Travail demandé 1: Dans le compte rendu de séance, quel jour de la semaine Mme Marie-Lou Marcel présente-t-elle comme un jour de repos hebdomadaire pour les enfants ?

Texte extrait:
Compte rendu analytique officiel du 8 juillet 2009 : première séance

M. le président. La parole est à Mme Marie-Lou Marcel.

Mme Marie-Lou Marcel. Monsieur le président, monsieur le ministre, monsieur le rapporteur, chers collègues, nous voici penchés sur la quatrième version d’un texte qui, décidément, ne passe pas, du fait notamment qu’il suscite un large rejet de la part de nos concitoyens. Cette nouvelle proposition de loi a considérablement durci le dispositif de la précédente, dans le sens d’une plus grande dérégulation.

La question principale que soulève le texte est celle de l’iniquité sociale qu’engendrerait son application. Soyons sérieux.

M. Guy Geoffroy. Ah oui, soyons-le !

M. Gérard Charasse. Soyez-le, plutôt !

Mme Marie-Lou Marcel. Qui viendra travailler le dimanche ? Vous le savez bien, ce sont principalement des femmes aux revenus modestes, majoritairement victimes du travail à temps partiel, ou des jeunes, dont la faiblesse des ressources ne leur permet pas de faire face à leurs frais de scolarité. Que les femmes, les travailleurs à temps partiel, les jeunes, du fait même de leur précarité, soient obligés d’accepter de travailler le dimanche, cela, nous ne saurions l’accepter.

Le dimanche est un jour de repos hebdomadaire pour les enfants. C’est un jour où la famille se retrouve, rencontre ses amis et participe à la vie associative. Le travail du dimanche n’est pas conciliable avec la vie de famille.

Données fournies:
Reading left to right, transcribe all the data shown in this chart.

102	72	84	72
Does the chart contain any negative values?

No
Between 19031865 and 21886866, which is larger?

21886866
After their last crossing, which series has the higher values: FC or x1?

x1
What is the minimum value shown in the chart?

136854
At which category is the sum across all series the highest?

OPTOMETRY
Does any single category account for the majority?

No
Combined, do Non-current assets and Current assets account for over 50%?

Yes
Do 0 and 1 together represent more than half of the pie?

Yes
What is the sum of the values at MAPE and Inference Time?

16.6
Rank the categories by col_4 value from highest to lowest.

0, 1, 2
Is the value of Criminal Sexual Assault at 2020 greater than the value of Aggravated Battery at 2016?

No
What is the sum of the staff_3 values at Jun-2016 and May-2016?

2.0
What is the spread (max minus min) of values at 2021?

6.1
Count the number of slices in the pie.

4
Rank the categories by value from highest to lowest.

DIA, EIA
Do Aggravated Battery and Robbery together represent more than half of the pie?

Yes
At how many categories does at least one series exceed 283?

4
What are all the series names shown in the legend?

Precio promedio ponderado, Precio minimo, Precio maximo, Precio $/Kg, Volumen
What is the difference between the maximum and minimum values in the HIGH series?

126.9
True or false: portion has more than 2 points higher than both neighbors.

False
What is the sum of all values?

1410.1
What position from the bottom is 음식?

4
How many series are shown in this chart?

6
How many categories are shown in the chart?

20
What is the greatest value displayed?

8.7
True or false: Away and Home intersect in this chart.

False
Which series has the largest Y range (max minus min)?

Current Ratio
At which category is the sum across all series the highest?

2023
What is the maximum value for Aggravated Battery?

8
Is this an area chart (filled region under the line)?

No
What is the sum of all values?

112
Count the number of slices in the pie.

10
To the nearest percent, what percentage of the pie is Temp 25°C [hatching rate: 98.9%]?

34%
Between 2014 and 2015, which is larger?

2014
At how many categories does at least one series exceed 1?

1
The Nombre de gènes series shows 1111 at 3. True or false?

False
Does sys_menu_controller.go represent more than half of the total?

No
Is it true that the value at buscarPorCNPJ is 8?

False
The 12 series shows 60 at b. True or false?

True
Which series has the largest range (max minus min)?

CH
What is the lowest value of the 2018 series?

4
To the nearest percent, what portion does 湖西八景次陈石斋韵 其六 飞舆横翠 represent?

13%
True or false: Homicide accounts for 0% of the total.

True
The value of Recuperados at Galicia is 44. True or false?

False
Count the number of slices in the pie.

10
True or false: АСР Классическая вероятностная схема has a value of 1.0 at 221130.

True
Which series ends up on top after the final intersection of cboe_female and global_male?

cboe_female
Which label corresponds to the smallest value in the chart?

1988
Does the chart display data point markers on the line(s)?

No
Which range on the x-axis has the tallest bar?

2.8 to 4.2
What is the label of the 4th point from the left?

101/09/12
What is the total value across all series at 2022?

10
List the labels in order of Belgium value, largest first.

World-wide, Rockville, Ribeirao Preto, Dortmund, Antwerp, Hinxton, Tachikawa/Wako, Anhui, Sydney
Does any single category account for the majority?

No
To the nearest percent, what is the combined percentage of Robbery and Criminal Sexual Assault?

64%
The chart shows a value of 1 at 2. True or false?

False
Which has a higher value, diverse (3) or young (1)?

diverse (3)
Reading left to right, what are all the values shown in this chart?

Travail demandé 2: Présentez en tableau Markdown les lignes des enregistrements, de la toute première jusqu'à celle qui contient « Is this an area », les deux incluses, sans les lignes vides. Utilisez deux colonnes, « Numéro » pour le rang de chaque ligne et « Ligne d'enregistrement » pour son texte.

Résultat 1: Le dimanche.

Résultat 2:
| Numéro | Ligne d'enregistrement |
|---|---|
| 1 | Reading left to right, transcribe all the data shown in this chart. |
| 2 | 102	72	84	72 |
| 3 | Does the chart contain any negative values? |
| 4 | No |
| 5 | Between 19031865 and 21886866, which is larger? |
| 6 | 21886866 |
| 7 | After their last crossing, which series has the higher values: FC or x1? |
| 8 | x1 |
| 9 | What is the minimum value shown in the chart? |
| 10 | 136854 |
| 11 | At which category is the sum across all series the highest? |
| 12 | OPTOMETRY |
| 13 | Does any single category account for the majority? |
| 14 | No |
| 15 | Combined, do Non-current assets and Current assets account for over 50%? |
| 16 | Yes |
| 17 | Do 0 and 1 together represent more than half of the pie? |
| 18 | Yes |
| 19 | What is the sum of the values at MAPE and Inference Time? |
| 20 | 16.6 |
| 21 | Rank the categories by col_4 value from highest to lowest. |
| 22 | 0, 1, 2 |
| 23 | Is the value of Criminal Sexual Assault at 2020 greater than the value of Aggravated Battery at 2016? |
| 24 | No |
| 25 | What is the sum of the staff_3 values at Jun-2016 and May-2016? |
| 26 | 2.0 |
| 27 | What is the spread (max minus min) of values at 2021? |
| 28 | 6.1 |
| 29 | Count the number of slices in the pie. |
| 30 | 4 |
| 31 | Rank the categories by value from highest to lowest. |
| 32 | DIA, EIA |
| 33 | Do Aggravated Battery and Robbery together represent more than half of the pie? |
| 34 | Yes |
| 35 | At how many categories does at least one series exceed 283? |
| 36 | 4 |
| 37 | What are all the series names shown in the legend? |
| 38 | Precio promedio ponderado, Precio minimo, Precio maximo, Precio $/Kg, Volumen |
| 39 | What is the difference between the maximum and minimum values in the HIGH series? |
| 40 | 126.9 |
| 41 | True or false: portion has more than 2 points higher than both neighbors. |
| 42 | False |
| 43 | What is the sum of all values? |
| 44 | 1410.1 |
| 45 | What position from the bottom is 음식? |
| 46 | 4 |
| 47 | How many series are shown in this chart? |
| 48 | 6 |
| 49 | How many categories are shown in the chart? |
| 50 | 20 |
| 51 | What is the greatest value displayed? |
| 52 | 8.7 |
| 53 | True or false: Away and Home intersect in this chart. |
| 54 | False |
| 55 | Which series has the largest Y range (max minus min)? |
| 56 | Current Ratio |
| 57 | At which category is the sum across all series the highest? |
| 58 | 2023 |
| 59 | What is the maximum value for Aggravated Battery? |
| 60 | 8 |
| 61 | Is this an area chart (filled region under the line)? |